社交界では領主様に呪いをかけられて気がふれたと噂が出回ってましたわ。」
「血濡れの集団が、目の前まで馬でかけてきたんだ・・・」
それも良い笑顔で・・・
「・・・それは怖い。」
イケメン無罪とはいかない、トラウマ物の訓練風景を見せない為に努力なさったが
勝手に乗り込まれて来ては手の打ち様が無かったそうだ。
確かに・・・せっかく会いに来てくれた令嬢に、居ないと嘘を付くわけにはいかないし、誤魔化して会わなければ疑われる始末。
かといって、訓練風景を見せればトラウマ・・・。
不憫だ。
こんなに不憫なイケメンが居るとは。
領地まで乗り込んでくるほどに活発なご令嬢が、その後自宅から出なくなる珍事が今までの経緯と合わさって
独身のご令嬢の居る家からは尽く避けられているそうだ。
ホントに、なんて不憫なイケメンなんだろう。
「・・・小さいうちから英才教育をしてみるとか?」
「それしか方法が無くて嫁候補をお連れしたと見られるのが、ご自身でもご理解出来ましたか?」
「・・・。」
それが、自分の身に起きるなら話は別だ!!
***
異国の姫を留学として預かって居るとしても
何せ私自身が異国の事を知らない。
アンナさんが作ってくれた戸籍では、アンナさんの孫となっては居るが、私自身はアンナさんの息子さんの顔も知らないのだ。
・・・息子さん、知らないうちに、いきなりこんなにデカい娘が居ることになってるのか。
知ったら卒倒しそうだが大丈夫なのだろうか。
「実際、教育して、嫁いで来て頂きたいのですが。」
あ、それは無しで!
「・・・即答ですか。」
美人の隣に立っていられるほど厚顔では無いのです。
あと、貴族なんてムリ!
庶民には庶民を!
「本当に貴族位では無いのですか?教養もございますし、所作には不慣れな部分も見られますが、テーブルマナーの基礎もございましたでしょう?」
カロン女史に誉められた。
嬉しいがそれでも庶民には違いない。
「毎日の湯あみを所望する庶民ですか・・・」
日本人ですので。
「まぁ、リーナはスヴァリアの方が良いであろう?私も、無理強いをするほど野暮ではない。

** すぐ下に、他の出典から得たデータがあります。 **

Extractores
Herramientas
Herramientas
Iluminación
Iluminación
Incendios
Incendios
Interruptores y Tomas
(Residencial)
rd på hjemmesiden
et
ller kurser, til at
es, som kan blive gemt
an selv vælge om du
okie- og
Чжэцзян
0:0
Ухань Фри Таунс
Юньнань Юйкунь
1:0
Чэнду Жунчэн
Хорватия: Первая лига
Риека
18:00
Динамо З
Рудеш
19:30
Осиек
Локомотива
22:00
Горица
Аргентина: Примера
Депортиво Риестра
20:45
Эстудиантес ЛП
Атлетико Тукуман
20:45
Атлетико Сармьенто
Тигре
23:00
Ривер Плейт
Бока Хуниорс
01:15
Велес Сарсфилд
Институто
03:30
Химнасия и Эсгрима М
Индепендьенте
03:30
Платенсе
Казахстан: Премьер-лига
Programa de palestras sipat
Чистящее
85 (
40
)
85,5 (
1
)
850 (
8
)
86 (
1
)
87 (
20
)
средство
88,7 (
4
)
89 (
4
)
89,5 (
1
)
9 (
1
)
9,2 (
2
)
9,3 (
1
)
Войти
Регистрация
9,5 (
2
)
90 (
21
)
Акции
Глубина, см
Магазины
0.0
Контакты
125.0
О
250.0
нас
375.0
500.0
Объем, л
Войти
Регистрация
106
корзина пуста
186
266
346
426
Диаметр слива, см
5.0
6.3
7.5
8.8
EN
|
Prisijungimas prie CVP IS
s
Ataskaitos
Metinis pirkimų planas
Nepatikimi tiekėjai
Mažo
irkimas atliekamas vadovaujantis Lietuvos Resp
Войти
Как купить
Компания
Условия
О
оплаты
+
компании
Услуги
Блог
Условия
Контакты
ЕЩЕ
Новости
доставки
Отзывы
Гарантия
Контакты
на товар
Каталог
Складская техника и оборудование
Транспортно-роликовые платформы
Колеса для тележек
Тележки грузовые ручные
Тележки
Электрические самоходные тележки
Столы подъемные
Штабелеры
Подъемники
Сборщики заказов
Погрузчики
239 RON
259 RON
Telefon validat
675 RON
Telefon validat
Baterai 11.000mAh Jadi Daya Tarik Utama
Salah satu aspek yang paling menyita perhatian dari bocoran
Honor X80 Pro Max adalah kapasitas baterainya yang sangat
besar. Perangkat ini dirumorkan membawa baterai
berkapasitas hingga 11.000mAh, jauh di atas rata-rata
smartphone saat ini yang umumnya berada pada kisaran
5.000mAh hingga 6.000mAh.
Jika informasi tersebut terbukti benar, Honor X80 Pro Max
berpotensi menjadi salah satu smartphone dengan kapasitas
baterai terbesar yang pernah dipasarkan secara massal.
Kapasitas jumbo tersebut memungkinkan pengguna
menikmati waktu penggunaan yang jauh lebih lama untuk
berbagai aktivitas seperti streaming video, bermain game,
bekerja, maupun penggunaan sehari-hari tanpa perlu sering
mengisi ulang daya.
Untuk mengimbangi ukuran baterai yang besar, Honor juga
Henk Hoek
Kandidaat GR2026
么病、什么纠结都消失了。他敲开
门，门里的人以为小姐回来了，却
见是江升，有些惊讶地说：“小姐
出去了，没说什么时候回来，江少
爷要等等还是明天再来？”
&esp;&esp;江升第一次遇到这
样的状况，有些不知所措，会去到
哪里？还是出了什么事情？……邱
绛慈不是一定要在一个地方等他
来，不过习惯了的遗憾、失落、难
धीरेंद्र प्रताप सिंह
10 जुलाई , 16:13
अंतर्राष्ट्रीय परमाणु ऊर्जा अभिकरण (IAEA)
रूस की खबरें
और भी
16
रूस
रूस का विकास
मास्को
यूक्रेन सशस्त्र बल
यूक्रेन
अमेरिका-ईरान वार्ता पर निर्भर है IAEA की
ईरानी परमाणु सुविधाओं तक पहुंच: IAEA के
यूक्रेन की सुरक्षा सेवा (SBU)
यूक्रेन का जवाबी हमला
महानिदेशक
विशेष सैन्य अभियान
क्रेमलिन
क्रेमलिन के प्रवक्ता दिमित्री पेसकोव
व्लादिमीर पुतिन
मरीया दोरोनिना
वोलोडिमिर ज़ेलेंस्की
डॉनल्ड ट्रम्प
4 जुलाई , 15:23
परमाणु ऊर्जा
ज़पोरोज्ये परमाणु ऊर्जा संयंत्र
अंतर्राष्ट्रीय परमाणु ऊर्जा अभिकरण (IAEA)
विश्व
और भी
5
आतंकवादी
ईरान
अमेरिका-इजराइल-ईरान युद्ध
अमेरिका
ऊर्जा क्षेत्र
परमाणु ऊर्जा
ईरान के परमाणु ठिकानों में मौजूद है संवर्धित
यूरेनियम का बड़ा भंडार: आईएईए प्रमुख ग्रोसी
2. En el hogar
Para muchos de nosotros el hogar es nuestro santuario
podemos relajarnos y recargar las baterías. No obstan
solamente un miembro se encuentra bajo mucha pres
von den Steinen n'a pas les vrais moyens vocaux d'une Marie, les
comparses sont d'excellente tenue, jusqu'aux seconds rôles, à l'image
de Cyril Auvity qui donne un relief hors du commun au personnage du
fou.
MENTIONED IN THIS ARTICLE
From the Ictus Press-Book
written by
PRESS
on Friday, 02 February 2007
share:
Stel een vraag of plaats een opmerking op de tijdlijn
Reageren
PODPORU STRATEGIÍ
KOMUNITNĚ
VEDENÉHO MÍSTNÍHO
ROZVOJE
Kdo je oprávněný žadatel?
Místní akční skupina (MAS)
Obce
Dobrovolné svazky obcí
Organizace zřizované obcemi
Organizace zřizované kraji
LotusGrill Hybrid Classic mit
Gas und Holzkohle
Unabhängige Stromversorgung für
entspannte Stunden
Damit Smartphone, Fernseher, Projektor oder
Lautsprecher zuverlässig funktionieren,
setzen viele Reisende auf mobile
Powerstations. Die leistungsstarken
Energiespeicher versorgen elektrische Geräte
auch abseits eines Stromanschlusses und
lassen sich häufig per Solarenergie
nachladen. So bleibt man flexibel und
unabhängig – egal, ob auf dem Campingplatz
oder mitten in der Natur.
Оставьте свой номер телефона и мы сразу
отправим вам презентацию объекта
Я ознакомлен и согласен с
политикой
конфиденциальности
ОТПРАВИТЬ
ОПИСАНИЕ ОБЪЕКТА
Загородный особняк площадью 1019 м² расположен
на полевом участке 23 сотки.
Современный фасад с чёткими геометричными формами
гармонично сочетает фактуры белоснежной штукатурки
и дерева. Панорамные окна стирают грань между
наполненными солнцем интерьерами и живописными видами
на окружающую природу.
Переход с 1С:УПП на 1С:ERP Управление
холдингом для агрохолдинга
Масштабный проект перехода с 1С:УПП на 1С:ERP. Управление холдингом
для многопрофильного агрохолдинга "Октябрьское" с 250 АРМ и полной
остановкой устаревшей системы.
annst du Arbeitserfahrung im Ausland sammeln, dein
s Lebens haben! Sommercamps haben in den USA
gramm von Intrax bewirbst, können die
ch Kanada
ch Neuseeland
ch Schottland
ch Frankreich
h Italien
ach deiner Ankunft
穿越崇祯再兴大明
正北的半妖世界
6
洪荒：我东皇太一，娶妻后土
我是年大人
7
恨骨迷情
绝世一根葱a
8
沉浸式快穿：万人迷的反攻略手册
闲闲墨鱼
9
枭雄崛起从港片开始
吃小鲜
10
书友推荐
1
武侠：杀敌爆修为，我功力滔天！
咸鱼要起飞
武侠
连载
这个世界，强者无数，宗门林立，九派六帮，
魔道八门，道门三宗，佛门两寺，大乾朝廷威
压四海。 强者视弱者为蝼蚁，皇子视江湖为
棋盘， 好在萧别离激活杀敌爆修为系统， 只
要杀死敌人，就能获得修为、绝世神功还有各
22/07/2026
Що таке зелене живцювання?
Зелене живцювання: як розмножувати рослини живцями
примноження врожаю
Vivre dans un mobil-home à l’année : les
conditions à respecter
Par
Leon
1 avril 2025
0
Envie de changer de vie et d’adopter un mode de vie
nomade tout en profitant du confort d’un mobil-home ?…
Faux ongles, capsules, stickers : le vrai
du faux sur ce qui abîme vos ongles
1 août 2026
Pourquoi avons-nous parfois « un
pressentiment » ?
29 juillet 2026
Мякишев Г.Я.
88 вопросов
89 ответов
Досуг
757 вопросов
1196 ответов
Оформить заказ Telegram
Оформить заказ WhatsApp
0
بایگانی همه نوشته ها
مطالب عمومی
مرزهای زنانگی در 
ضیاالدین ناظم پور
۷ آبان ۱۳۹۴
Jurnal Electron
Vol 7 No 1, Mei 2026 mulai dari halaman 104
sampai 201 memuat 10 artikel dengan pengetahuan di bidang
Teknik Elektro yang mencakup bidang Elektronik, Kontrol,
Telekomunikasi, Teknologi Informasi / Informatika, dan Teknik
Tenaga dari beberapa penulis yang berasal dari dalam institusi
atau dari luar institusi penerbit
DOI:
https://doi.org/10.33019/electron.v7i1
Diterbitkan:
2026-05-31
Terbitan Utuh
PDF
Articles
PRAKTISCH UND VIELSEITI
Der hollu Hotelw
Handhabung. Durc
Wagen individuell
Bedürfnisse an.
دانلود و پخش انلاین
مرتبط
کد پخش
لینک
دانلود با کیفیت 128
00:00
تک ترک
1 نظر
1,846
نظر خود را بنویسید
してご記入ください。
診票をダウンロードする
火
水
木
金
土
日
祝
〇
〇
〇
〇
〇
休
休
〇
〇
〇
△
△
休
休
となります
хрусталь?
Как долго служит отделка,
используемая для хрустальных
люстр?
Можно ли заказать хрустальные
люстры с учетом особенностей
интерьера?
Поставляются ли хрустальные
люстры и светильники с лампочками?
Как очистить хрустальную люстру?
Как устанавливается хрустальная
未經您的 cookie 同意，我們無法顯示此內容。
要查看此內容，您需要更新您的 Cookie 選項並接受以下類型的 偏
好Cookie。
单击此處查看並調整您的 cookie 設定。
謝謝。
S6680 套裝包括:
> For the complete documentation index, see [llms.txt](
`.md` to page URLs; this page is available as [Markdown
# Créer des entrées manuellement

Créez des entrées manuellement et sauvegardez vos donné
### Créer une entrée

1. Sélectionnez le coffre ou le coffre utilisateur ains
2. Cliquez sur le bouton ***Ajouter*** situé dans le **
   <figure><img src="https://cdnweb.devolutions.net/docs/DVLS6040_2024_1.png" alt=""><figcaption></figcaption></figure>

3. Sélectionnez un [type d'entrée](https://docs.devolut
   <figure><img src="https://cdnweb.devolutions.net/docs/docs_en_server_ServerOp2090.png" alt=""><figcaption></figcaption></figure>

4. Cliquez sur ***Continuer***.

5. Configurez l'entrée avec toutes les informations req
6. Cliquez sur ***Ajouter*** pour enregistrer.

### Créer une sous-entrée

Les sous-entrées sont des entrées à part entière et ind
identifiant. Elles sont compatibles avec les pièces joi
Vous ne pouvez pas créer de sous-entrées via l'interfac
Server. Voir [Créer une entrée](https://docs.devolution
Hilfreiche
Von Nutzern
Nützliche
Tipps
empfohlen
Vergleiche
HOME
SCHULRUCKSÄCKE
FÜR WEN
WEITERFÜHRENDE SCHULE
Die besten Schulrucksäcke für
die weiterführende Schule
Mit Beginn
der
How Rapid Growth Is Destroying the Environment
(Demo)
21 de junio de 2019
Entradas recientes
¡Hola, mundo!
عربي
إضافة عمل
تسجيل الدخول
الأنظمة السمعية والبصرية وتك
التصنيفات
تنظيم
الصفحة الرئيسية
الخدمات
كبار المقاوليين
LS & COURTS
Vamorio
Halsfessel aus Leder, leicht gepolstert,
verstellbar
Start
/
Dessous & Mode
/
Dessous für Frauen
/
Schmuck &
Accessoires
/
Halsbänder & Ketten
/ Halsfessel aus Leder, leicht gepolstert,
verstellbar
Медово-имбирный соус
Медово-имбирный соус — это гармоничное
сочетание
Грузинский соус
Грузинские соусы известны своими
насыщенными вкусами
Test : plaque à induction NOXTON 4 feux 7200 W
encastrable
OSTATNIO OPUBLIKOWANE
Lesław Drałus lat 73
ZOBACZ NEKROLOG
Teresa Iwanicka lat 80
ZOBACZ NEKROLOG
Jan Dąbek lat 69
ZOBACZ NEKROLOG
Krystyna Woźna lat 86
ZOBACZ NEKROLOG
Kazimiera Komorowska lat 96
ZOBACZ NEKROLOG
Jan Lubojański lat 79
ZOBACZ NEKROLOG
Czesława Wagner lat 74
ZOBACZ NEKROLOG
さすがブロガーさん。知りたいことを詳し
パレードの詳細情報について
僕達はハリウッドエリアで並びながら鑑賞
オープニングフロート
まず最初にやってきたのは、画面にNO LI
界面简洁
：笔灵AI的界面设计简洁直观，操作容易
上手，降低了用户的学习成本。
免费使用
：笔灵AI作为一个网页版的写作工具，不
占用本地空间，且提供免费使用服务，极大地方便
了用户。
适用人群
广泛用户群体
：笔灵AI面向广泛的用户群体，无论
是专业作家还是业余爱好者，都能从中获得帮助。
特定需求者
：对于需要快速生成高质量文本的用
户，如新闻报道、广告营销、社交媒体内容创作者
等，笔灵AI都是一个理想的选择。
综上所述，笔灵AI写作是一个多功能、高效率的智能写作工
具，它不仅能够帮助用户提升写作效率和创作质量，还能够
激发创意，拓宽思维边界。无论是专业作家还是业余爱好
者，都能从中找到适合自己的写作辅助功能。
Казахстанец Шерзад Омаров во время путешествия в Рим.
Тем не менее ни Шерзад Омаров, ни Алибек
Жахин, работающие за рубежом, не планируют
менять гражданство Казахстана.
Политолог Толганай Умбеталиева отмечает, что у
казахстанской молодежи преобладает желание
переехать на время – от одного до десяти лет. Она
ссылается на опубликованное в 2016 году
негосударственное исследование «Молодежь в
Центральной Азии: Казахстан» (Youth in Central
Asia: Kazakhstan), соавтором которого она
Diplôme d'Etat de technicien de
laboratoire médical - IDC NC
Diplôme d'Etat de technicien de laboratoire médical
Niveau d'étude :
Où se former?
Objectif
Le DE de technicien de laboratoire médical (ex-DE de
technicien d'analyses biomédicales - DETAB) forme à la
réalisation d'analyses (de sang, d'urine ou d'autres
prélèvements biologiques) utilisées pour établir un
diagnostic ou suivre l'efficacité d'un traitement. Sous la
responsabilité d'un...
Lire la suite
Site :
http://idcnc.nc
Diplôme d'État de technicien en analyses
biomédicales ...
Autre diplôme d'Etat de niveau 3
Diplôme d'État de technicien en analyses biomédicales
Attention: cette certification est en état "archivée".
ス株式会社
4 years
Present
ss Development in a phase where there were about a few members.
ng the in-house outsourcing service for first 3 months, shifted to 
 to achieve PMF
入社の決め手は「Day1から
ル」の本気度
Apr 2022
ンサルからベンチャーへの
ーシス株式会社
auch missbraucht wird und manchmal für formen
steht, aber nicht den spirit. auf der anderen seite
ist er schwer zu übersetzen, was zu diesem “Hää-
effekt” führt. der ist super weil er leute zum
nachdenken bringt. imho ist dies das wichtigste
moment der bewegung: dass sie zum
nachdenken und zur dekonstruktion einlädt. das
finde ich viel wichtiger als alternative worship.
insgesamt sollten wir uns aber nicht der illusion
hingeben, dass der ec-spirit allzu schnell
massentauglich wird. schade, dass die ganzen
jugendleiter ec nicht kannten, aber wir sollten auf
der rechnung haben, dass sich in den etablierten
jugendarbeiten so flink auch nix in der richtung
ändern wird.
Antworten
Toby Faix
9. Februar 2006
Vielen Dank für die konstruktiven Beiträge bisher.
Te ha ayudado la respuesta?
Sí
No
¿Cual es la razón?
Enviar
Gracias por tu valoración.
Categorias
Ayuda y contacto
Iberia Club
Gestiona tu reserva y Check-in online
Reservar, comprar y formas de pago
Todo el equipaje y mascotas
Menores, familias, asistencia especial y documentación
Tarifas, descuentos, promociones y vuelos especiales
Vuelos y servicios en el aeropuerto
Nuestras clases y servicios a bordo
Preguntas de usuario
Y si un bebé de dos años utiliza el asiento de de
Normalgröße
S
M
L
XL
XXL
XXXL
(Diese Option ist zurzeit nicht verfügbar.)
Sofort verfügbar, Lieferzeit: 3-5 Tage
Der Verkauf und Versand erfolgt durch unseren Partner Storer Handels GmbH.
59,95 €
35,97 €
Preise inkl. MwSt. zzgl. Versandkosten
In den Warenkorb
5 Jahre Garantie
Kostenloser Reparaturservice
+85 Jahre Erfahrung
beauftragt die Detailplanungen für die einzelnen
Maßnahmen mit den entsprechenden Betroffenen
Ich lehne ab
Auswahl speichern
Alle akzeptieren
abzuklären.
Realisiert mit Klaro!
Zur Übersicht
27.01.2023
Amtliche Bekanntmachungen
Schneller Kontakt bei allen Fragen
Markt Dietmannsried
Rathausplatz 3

」
えっ!?
なぜそこにスヴァリアさんが出てくるんだ?
「スヴァリアの婚約者として屋敷に置けば良いだろう。」
「困ります!!」
おおぅ、スヴァリアさん、即答ですね。
いやぁ、考えても貰えないってちょっとだけショックだね。
アデルハイド様のお気持ちが分かった。
今度からは三分くらいは悩む振りをしよう。
「・・・振りですか。」
「リーナ様、なかなか酷いですわよ。」
え?そうかな?
即答で否定するよりよくない?!
「ま、結局否定するんだな」
てか、スヴァリアさんはお母さん枠だ。
こちらとしても流されて婚約者とかムリだ!
「アンナさんの教え子では?
教員の勉強の為に預かって居るとしておけば、個人的に側に居ても不自然では無いでしょう。」
なるほど、領内の教員候補か。
それでも、事情を知らない人からしては『子どもの内から囲ってる』と見えかねないので、先に自ら説明してしまわれる機会を得る為にも、今回の議会に同行者として向かわせてしまおう!
とリシャール様はお考えの様だ。
それであの、鬼畜な程に膨大な資料ですか・・・
「一月ではさすがに覚えきれるかどうか・・・」
その上、嫁候補と誤解されずに、教員候補と印象付けなければいかんのか。